Pas une semaine sans communiqué, depuis la conférence de presse d’Anne Hidalgo le 6 juillet, et les arrêtés municipaux réglementant pour la première fois une activité anarchique. Le californien Bird a annoncé l’installation de son centre européen dans la capitale, soit 1000 salariés en CDI. L’américain Lime a lui créé une "patrouille urbaine".

"50 salariés [CDI et intérimaires, sans connaitre la proportion de chaque catégorie, ndlr] travaillent pour déplacer les trottinettes mal garées, nous explique Arthur-Louis Jacquier, directeur général de Lime France. Cela a un impact visuel très fort".

VOI travaille lui aussi au recrutement interne, ce qui va conduire à terme le suédois à doubler ses effectifs en France, passant de 40 à 80, voir 90 personnes. 

Ce volet social est complexe mais crucial, tant la profession des "juicers", ces particuliers chargés contre une infime rémunération de recharger les trottinettes, ont créé la polémique.

"Nous avons des enjeux sur la réglementation quant au travail de nuit, et le week-end, précise Lucas Bornert, directeur général de VOI France. Le but est de passer toute la gestion des trottinettes en interne".

Or, cette gestion en interne permet de marquer des points sur deux autres tableaux. Tout d'abord, disposer de ses propres équipes doit éviter de voir les trottinettes finir à la fourrière, car elles stationnent n’importe où sur les trottoirs. Lime négocie actuellement avec la mairie pour pouvoir en récupérer plusieurs centaines mises en fourrière depuis début juillet. L’américain a confirmé des informations du Canard Enchaîné, parues il y a quelques jours: il doit encore régler près de 200.000 euros à la fourrière.

"On fait le nécessaire à la source pour que les trottinettes soient bien stationnées là où elles le doivent et donc ne finissent pas en fourrière", précise ainsi Lucas Bornert, de VOI. Une stratégie aussi adoptée par les plus gros opérateurs comme Lime ou Bird. 

Des trottinettes plus "durables"

Bird a, comme d’autres, investi dans de nouvelles trottinettes conçues maison, afin en particulier dépasser les 28 jours de durée de vie recensés par une étude américaine il y a un an. Durer passe aussi par des investissements de structure.

"Nous travaillons avec 100% d’énergie verte pour nos entrepôts, nos trottinettes avec une durée de vie rallongée, avec 200 mécaniciens pour les réparer, les entretenir, recense Arthur-Louis Jacquier, de Lime. 95% des pièces sont réutilisées." 

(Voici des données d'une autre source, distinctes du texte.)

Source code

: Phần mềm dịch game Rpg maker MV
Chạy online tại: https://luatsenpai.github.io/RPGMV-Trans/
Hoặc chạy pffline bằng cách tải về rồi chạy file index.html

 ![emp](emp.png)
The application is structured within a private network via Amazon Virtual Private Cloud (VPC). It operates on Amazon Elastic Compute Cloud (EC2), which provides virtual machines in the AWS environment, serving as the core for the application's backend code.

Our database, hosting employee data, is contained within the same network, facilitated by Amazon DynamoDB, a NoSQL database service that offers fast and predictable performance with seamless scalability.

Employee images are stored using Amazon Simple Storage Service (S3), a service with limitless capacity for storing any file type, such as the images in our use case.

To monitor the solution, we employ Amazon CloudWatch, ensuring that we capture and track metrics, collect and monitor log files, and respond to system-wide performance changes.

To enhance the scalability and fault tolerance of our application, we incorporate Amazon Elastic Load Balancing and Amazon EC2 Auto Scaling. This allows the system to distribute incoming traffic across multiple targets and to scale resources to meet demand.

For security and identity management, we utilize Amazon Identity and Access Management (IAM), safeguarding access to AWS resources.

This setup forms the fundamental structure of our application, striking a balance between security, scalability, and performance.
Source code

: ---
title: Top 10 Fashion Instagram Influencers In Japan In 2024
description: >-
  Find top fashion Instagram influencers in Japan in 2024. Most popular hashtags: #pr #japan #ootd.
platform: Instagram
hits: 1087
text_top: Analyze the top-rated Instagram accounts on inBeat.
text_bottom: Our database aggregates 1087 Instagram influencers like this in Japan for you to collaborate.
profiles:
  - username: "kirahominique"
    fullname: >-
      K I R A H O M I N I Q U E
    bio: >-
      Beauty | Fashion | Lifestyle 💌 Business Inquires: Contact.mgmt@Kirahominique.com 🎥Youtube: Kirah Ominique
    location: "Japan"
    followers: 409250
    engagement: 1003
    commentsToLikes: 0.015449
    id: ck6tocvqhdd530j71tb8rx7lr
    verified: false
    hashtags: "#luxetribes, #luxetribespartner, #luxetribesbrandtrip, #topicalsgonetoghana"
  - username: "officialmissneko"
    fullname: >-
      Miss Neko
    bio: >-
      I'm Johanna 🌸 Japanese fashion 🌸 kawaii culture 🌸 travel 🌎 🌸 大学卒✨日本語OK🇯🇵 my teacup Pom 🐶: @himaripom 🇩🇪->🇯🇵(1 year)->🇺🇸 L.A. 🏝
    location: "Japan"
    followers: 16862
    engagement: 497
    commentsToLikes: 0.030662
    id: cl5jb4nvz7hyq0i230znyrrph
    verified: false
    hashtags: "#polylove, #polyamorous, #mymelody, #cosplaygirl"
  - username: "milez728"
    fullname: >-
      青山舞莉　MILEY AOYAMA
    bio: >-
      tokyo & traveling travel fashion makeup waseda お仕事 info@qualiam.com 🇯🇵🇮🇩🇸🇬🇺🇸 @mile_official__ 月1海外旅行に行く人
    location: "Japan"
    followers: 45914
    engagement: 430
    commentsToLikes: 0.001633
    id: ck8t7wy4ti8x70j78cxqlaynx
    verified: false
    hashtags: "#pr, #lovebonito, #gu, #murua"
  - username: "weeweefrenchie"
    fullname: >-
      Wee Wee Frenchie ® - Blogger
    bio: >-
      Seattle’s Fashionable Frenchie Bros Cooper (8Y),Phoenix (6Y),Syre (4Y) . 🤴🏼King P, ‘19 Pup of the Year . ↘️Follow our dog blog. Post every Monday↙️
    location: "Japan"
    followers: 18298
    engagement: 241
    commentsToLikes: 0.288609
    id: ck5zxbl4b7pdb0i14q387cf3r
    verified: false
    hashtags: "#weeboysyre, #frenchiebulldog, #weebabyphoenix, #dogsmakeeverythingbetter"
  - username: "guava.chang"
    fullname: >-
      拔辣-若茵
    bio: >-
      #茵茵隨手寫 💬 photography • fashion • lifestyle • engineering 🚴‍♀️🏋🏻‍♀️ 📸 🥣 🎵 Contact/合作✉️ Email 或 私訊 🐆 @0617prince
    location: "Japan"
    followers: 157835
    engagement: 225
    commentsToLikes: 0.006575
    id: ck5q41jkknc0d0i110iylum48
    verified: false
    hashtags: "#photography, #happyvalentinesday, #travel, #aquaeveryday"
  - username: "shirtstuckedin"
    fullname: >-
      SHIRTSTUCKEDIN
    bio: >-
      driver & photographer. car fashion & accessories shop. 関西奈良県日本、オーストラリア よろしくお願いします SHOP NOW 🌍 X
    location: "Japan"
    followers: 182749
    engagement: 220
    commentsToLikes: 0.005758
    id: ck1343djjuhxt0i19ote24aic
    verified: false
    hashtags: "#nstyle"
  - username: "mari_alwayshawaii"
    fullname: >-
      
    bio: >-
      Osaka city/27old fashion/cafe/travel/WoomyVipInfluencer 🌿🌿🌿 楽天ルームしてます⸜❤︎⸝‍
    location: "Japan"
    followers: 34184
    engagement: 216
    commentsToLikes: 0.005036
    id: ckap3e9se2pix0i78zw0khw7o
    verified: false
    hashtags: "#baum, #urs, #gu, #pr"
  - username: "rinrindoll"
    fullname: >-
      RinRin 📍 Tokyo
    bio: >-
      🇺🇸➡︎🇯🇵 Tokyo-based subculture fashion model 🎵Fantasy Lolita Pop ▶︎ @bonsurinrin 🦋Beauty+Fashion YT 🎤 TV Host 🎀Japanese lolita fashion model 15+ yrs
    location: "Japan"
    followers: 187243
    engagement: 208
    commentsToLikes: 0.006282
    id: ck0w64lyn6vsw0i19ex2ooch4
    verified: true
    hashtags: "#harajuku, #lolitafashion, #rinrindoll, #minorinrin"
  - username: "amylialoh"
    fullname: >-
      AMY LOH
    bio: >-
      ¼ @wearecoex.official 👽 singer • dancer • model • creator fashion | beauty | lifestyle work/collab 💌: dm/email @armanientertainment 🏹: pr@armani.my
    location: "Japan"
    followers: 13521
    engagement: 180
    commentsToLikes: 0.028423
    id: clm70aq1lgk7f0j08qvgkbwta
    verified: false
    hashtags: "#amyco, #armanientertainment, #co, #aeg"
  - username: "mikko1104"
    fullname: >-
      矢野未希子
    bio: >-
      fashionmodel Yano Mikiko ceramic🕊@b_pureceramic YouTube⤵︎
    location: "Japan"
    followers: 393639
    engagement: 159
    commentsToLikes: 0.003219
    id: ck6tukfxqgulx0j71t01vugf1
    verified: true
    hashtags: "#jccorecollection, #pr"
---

Volets social, environnemental, sécuritaire (assurances, distribution de casques, partenariat avec des auto-écoles), les opérateurs investissent dans tous les domaines critiqués depuis leur développement rapide. Autant d’investissements qui se chiffrent en millions d’euros. Une perte sèche pour les sociétés qui ne seront pas choisies. Mais un défi aussi pour Anne Hidalgo.

"C’est une mairie de gauche, elle doit prendre en compte les approches écologiste et sociale", analyse Grégoire Hénin, vice-président de la fédération des professionnels de la micro-mobilité. La mairie de Paris a fait parvenir à tous les opérateurs un gros questionnaire pour mieux comprendre leurs besoins, contraintes et business-model. 
"Dans le choix qu’elle va faire, la mairie doit faire attention, elle a été échaudée par les difficultés des vélos en libre partage, poursuit Grégoire Hénin. Elle ne peut pas se permettre de miser sur un acteur qui n’ait pas la puissance financière pour savoir développer une flotte importante."

Aujourd’hui, entre 15 et 20.000 trottinettes électriques sont disponibles en libre-service dans Paris. Une fois la procédure de désignation achevée, les opérateurs espèrent en proposer beaucoup plus. De quoi rembourser les investissements, et surtout générer des profits dans un cadre réglementaire beaucoup plus strict. Et clair.

"Il y a 130.000 places de stationnement pour les voitures en surface à Paris. Chacune peut contenir une dizaine de trottinettes, vous imaginez le potentiel de développement?", confie Kenneth Schlenker, responsable Bird France. Paris semble bien confirmer son statut de laboratoire de la mobilité en Europe. Le choix de la mairie doit tomber d’ici le début de l’année prochaine.